RAG
metadata
artificial intelligence
RAG: the hybrid approach to text generation that combines search and generation techniques via input queries to locate relevant information within a database.
The client, a leading insurance group, was faced with the need to quickly retrieve information contained in large volumes of documents, some of which were very old, including current company documentation and all its historical documents, including policies, contracts and the like.
To meet this need, Gruppo SCAI adopted an innovative approach in the field of artificial intelligence, known as Retrieval-Augmented Generation. Thanks to RAG, it was possible to index the retrieved documents, extract information from them and collect it in a structured database, facilitating consultation by users.

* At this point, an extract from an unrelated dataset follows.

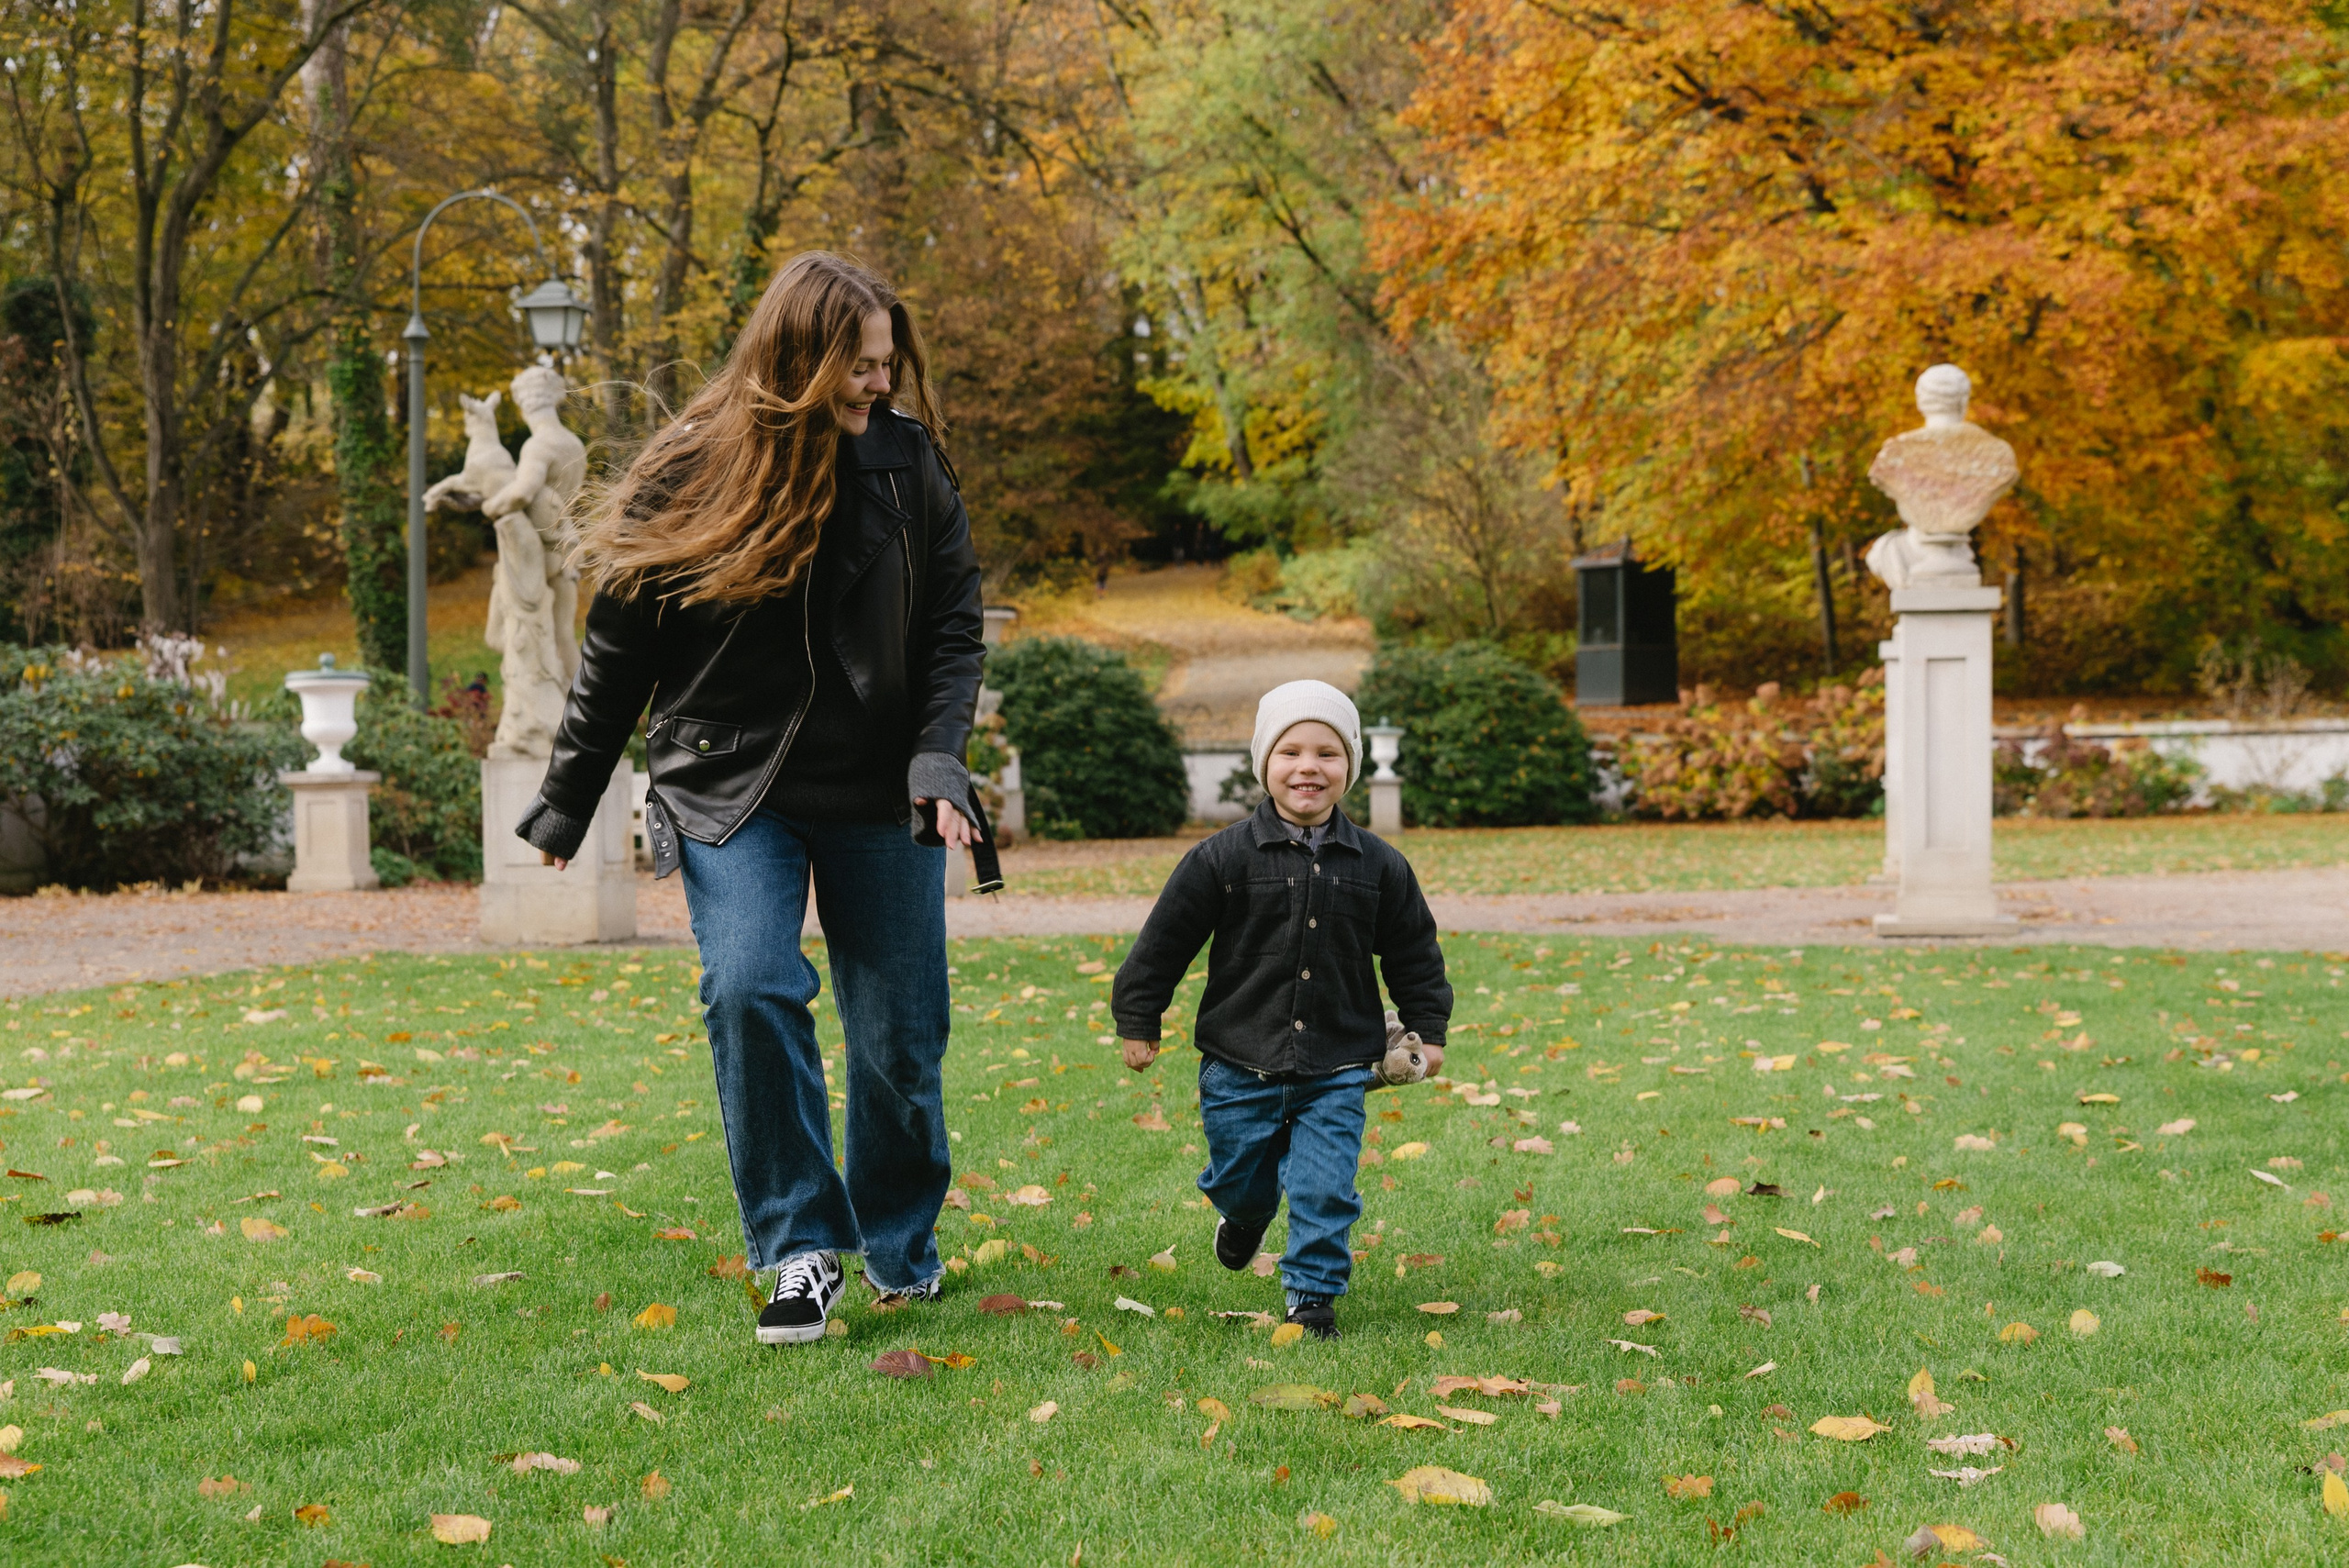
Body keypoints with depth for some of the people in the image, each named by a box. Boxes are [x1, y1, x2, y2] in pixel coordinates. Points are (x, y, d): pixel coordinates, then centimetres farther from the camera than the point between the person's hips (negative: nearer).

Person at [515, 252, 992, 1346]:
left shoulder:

This was achieved by exploiting the enormous text-generative abilities of public language models, without the need to re-train them, in the context of confidentiality of business domain documents that must remain inaccessible to public LLMs.
The insurance group used Artificial Intelligence to extract metadata from company resumes. This information was then fed into a structured database facilitating the production of resumes in a standard format using the chatbot’s generative abilities. The resumes were subsequently indexed and entered into the confidential corporate knowledge base, where the RAG approach was applied. Thanks to this process, the HR department achieved remarkable results in terms of searching for, consulting and comparing profiles.
RAG systems were therefore implemented and adapted to retrieve sensitive (guaranteeing confidentiality) and relevant information based on user preferences or the specific context of the communication, without generating any generic or repetitive responses, but providing more specific and detailed outputs. In particular, the search could be carried out both through the selection of keywords and by exploiting natural language, i.e. through complete sentences, proposed as they use the ‘similarity’ of the concept and not just the single term.
Thanks to the implementation of the RAG approach, it was possible to significantly improve both the information retrieval process, resulting in faster processing of related tasks, and its management within the insurance group, through more effective retrieval and more comprehensive and satisfactory responses even in complex or ambiguous contexts.
Thanks to access to external sources of information, the answers obtained today are richer and more comprehensive; the user seeking information has a better understanding of the subject matter.